Своя философия есть у Чимши-Гималайского в «Крыжовнике», у Беликова из «Человека в футляре», и так, сколько бы мы ни перебирали чеховские рассказы, всегда найдется тезис, который, казалось бы, вполне ясно выражает точку зрения «самого» Чехова, и антитезис, противоречащий ему, и одно какое-нибудь мнение, высказанное ярко и страстно, непременно будет противостоять другому, так что в самых простых и, казалось бы, очевидных случаях возникают споры, длящиеся иной раз десятилетиями: кто, например, прав в «Черном монахе» — Коврин с его бредовыми видениями, бредовыми идеями и речами, или Песоцкий с его необыкновенным трудолюбием, с его садом, единственным на всю страну.
И Чехов не позволяет нам успокоиться на чем-то одном, найти какую-то общую для всех правду; нет, он склонен тревожить нас, будить и беспокоить совесть и ум: «Надо быть очень наивным, чтобы… придавать решающее значение человеческой речи и логике» («Огни»). Или в «Дуэли»: «Никто не знает настоящей правды» — и эти слова в свой черед порождают многолетний громоздкий спор: Чехов это сказал или всего лишь его персонаж, и если Чехов, то было ли у него мировоззрение?..
Эта проблема, достаточно сложная по своей сути, безмерно усложнена к тому же своеобразным наивно-механистическим подходом к ней, наметившимся еще при жизни Чехова: «форма» отделялась от «содержания», поэтика от мировоззрения, и в конце концов стали утверждать, что этот сложный и тонкий художник совершенно не был мыслителем, хотя это невозможно по сути вещей, неверно в силу очевидности. Так и писали: «Чехов, с ого эстетической одаренностью, среди русской действительности, — это такая же антитеза, какая заключается и в его созданиях: никогда, кажется, за все существование художественного слова такой ужасающий жизненный материал не облекался в столь благоуханную, столь чарующую форму…»

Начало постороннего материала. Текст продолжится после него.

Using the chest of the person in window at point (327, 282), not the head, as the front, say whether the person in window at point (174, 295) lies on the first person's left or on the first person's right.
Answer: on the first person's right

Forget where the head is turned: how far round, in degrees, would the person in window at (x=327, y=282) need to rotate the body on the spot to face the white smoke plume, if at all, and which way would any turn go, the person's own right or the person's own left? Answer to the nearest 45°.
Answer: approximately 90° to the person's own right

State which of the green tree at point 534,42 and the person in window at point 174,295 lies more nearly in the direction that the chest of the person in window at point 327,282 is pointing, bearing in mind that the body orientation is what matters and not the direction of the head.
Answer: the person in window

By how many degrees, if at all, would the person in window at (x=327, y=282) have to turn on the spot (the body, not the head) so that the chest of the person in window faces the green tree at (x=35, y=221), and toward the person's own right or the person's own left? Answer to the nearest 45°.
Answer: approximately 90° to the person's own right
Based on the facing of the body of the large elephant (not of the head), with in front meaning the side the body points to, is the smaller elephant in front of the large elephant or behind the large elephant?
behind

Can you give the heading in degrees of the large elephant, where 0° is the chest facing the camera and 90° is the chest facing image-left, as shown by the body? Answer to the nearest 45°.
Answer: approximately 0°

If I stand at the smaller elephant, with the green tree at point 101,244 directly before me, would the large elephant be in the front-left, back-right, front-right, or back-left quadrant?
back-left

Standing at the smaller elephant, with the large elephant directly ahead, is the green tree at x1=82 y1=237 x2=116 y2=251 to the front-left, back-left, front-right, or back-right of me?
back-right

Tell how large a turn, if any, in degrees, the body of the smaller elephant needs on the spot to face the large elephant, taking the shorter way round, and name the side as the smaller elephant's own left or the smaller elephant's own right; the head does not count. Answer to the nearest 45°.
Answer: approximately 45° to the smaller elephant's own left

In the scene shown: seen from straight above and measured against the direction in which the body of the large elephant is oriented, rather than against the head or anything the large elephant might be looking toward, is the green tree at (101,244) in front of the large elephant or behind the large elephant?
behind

Истоки всех ошибок и заблуждений заключались, по-видимому, в том, что мысль Чехова опускали до рядового журнального или даже заурядно-бытового уровня, в то время как здесь нужен был совсем иной подход, глубокий, значительный, как это и подсказывалось чеховскими письмами: «Пишущим людям, особливо художникам, пора уже сознаться, что на этом свете ничего не разберешь, как когда-то сознался Сократ и как сознавался Вольтер. Толпа думает, что она все знает и все понимает; и чем она глупее, тем кажется шире ее кругозор. Если художник, которому толпа верит, решится заявить, что он ничего не понимает из того, что видит, то уж это одно составит большое знание в области мысли и большой шаг вперед» (А. С. Суворину, 30 мая 1888 г.).